Les entreprises minieres Glencore et Rio Tinto ont récemment annoncé qu’elles étaient engagées dans des discussions préliminaires concernant une éventuelle fusion. Selon un communiqué diffusé par Glencore, cette initiative vise à explorer un rapprochement sur « tout ou une partie » de leurs opérations. Si ces échanges aboutissent, le nouveau groupe pourrait devenir le leader mondial en termes de capitalisation boursière, dépassant ainsi le géant australien BHP.
Bien que les discussions soient en cours, les deux entreprises tiennent à souligner qu'aucun accord final n'a été établi, et qu'il subsiste une incertitude quant à l’éventuelle structure de cette opération, qui pourrait inclure une fusion entièrement en actions, soumise à l’approbation judiciaire. Selon les réglementations britanniques, Rio Tinto a jusqu’au 5 février prochain pour faire une annonce officielle : soit celle de vouloir déposer une offre sur Glencore, soit son choix de ne pas continuer.
Un scénario déjà envisagé à plusieurs reprises
Ce n’est pas la première fois que cette fusion est évoquée. En janvier 2025, déjà, les deux groupes avaient échangé des propositions, mais ces discussions avaient rapidement pris fin, selon des sources de Reuters. En 2014, une précédente offre de fusion de Glencore avait été refusée par Rio Tinto, qui jugeait cette démarche non bénéfique pour ses actionnaires. Cependant, le contexte actuel pourrait favoriser un tel rapprochement, compte tenu de l'importance stratégique de ces deux acteurs : Rio Tinto est un acteur majeur dans le domaine du minerai de fer, tout en renforçant sa position sur le cuivre et le lithium, tandis que Glencore excelle dans les métaux de base et possède une plateforme de négoce de matières premières très influente.
D'un autre côté, des préoccupations subsistent, notamment en ce qui concerne les activités charbon de Glencore, secteur dont Rio Tinto s’est déjà éloigné.

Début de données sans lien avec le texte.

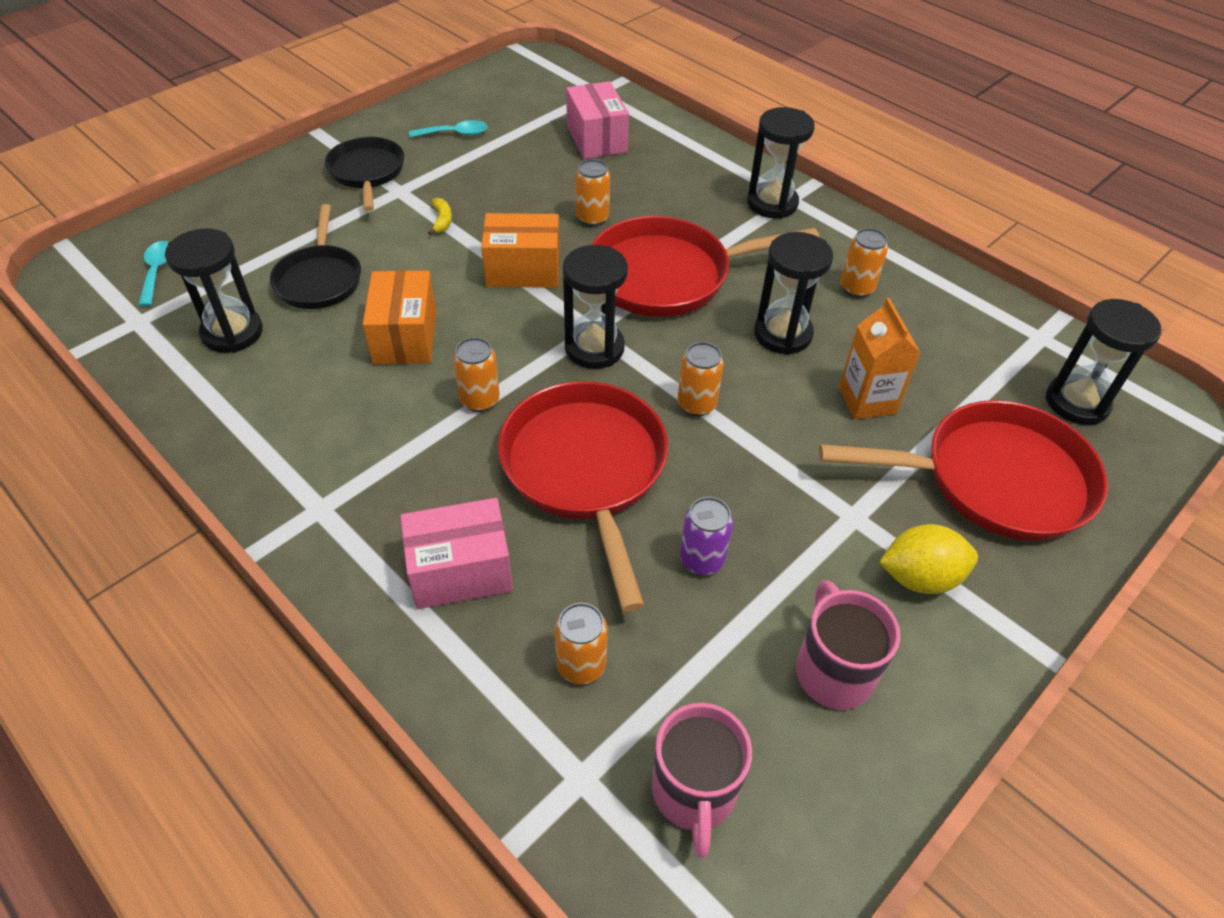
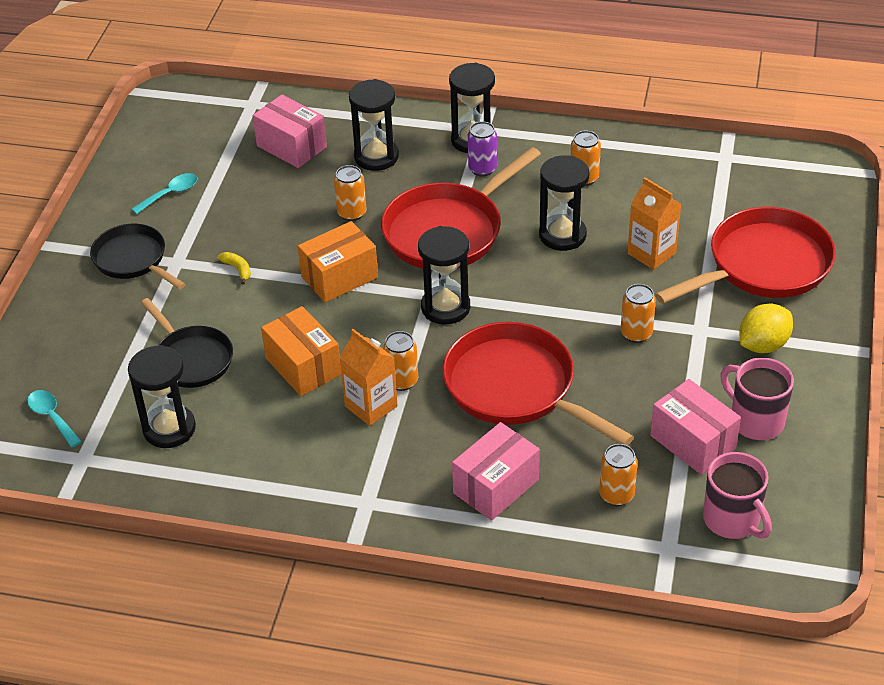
camera: 30 degrees left, 5 degrees down
orange can [678,342,724,416] -> orange can moved to [621,284,656,343]
purple can [680,497,733,575] -> purple can moved to [468,121,497,177]
black hourglass [1045,299,1162,425] -> black hourglass moved to [349,79,399,171]
none -> orange carton [339,329,398,426]
none -> pink box [650,379,741,475]

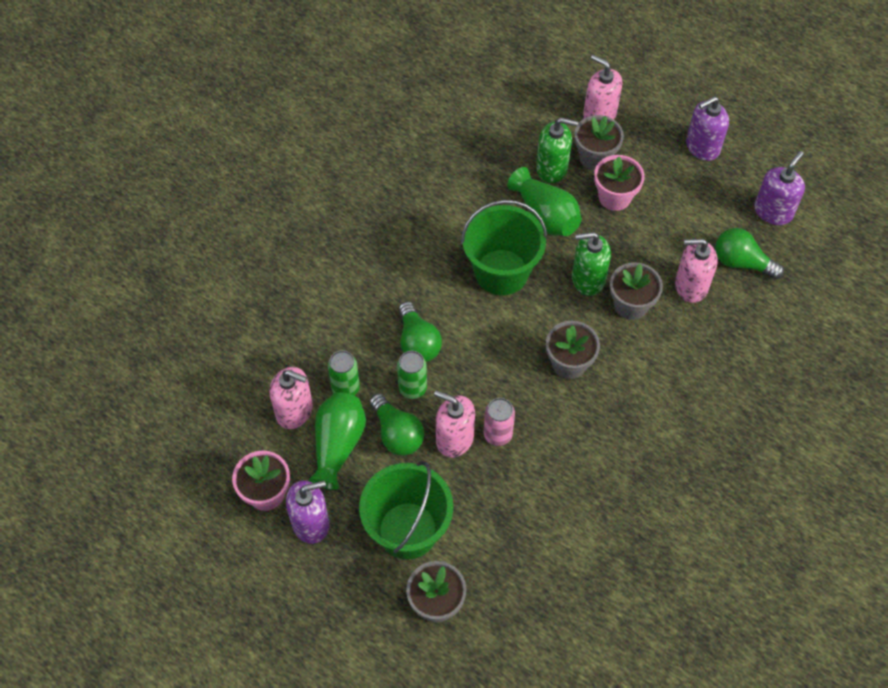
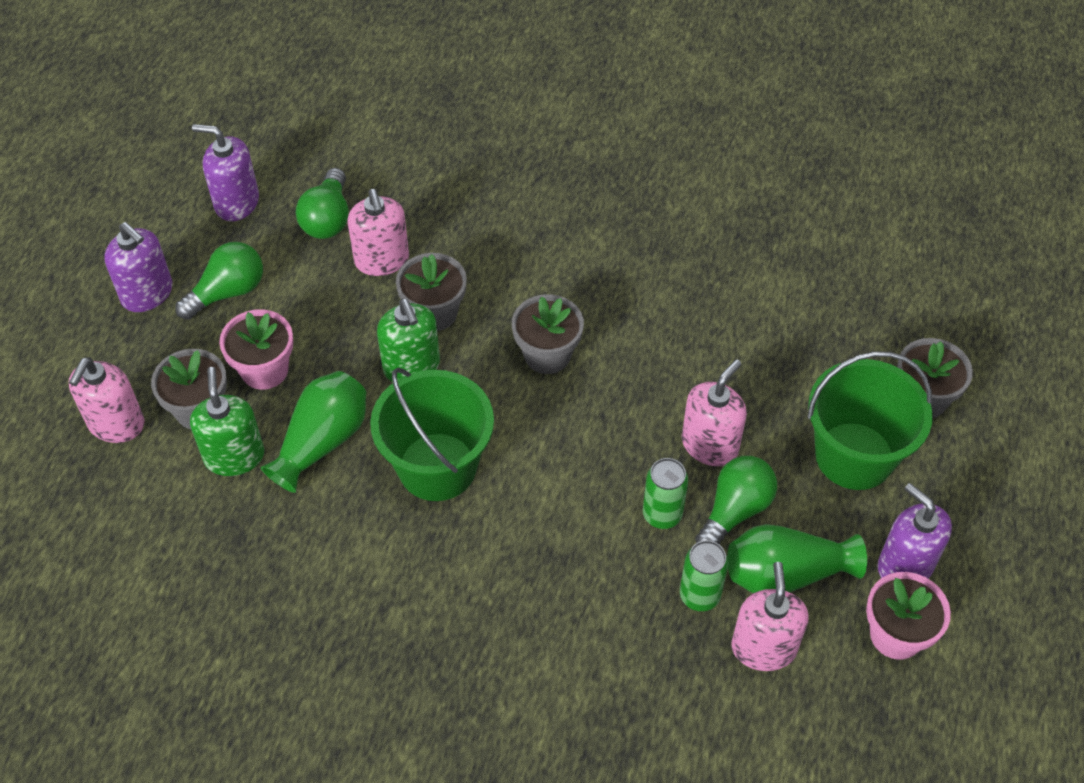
camera: 110 degrees left, 5 degrees down
green light bulb [398,301,442,362] -> green light bulb moved to [175,242,263,320]
pink soap dispenser [434,390,475,458] -> pink soap dispenser turned 150 degrees counterclockwise [682,359,747,466]
pink can [484,398,515,446] -> none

Une consolidation dans le secteur des métaux stratégiques
Les discussions actuelles s'inscrivent dans un contexte de réorganisation rapide dans le secteur minier, stimulée par la transition énergétique et une demande accrue pour des métaux stratégiques. Le prix du cuivre a récemment atteint des niveaux élevés, dépassant les 12 000 USD (environ 10 300 euros) la tonne. Ce climat de dynamique a conduit à une multiplication des fusions et acquisitions dans le secteur. Par exemple, en septembre 2025, Anglo American et Teck Resources ont annoncé leur fusion pour créer un partenariat axé sur les minéraux critiques, notamment le cuivre. Quelques semaines plus tard, BHP a tenté d’approcher Anglo American, mais sa proposition a été rejetée par le Conseil d'administration britannique.
Les actionnaires de Teck Resources ont depuis validé cette fusion, dont la mise en œuvre dépend encore des régulations, prévue pour 2026. Le nouvel ensemble, nommé Anglo Teck, ambitionne d’atteindre le statut de l’un des cinq plus grands producteurs mondiaux de cuivre. Si Glencore et Rio Tinto s'unissent, elles créeront une entité dont la capitalisation boursière pourrait avoisiner les 207 milliards USD (environ 177,8 milliards d'euros), supérieure aux 161 milliards USD de BHP, redéfinissant ainsi les contours du marché minier mondial.